Friday, July 10, 2009

Garden of Eatin'


July 10, 2009

This year the garden will be better than last year. That was our mantra in May. By this time in July it is more like "There's still some peas in there somewhere, bring a flashlight." Our veggie garden at Green Acres Farm is always an experimental work in progress. Four years ago I thought it would be lovely to intersperse a few morning glory seeds among the pumpkins.

Six weeks later all we could see was morning glories. True, their pretty little blue and lavender flowers were "lovely" but their life-sucking-evil-doing roots , their invasive vines and tendrils choked the breath out of innocent Blue Lake Beans just minding their own business. I ripped them out, again and again. But it was so useless. They would see us coming and drop millions of seeds before we could reach them with the hoe. The next year we waited till the morning glories were up and growing but not yet making seed. Then we gleefully ripped through them with the big tractor driven tiller. The third year when they had the nerve to sprout once again, we flooded the garden plot with gasoline (of course it was certified organic, why would you ask ?) and we torched the vindictive vines in a searing blaze of angry gardener angst. Naaaaa. we just pulled and dug and tilled and chopped them up...again.

Year four after the big MG Fiasco...and we have won the battle. One or two still bravely pop up but I very delightfully riiiiiip their heads off.
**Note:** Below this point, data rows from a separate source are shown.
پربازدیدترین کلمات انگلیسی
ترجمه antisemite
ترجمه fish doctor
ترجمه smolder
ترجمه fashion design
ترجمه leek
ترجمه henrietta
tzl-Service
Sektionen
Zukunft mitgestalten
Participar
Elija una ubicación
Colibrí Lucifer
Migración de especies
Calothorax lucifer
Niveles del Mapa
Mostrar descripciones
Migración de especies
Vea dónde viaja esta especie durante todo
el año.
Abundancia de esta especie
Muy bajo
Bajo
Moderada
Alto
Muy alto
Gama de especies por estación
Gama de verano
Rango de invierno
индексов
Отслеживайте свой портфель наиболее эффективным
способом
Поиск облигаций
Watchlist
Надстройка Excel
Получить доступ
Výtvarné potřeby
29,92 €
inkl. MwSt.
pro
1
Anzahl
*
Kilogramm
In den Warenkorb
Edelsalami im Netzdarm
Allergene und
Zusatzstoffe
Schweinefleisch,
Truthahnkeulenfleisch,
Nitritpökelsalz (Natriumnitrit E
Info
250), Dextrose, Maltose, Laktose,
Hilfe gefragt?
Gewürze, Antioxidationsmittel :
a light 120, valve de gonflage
I AM IN CONTROL of the MG's and have proven it by "allowing" just a few of them to grow in another part of the yard where, if they DARED to spread, it would do no harm.

Obviously I still have much to learn about gardening. Remember, I spent my formative years playing on the concrete that "grew" on Ashland Ave. in Chicago.

Potatoes continue to vex me. I've tried ditches with dirt shoveled on top as the plants grow, so that the ditch became big hills by the end of the season. I tried tires last year. It made the garden look like a very neat automotive graveyard but the end result was about 4 spuds per tire tower. This year, the tots were planted in shallow rows, covered with dirt, allowed to grow some more and then repeatedly covered with old hay and straw. Not sure what the end result will be but the mulch has kept weeds at bay.

I also added more flowers . The non-invasive always cooperative Zinnia for example, just to add some color and perhaps force me to see the beauty of the space and not just the tasks that need to be accomplished. I set up two old metal chairs and a recycled tire coffee table so I might actually sit and enjoy the fruits of our labor. We'll see my friend, we'll see.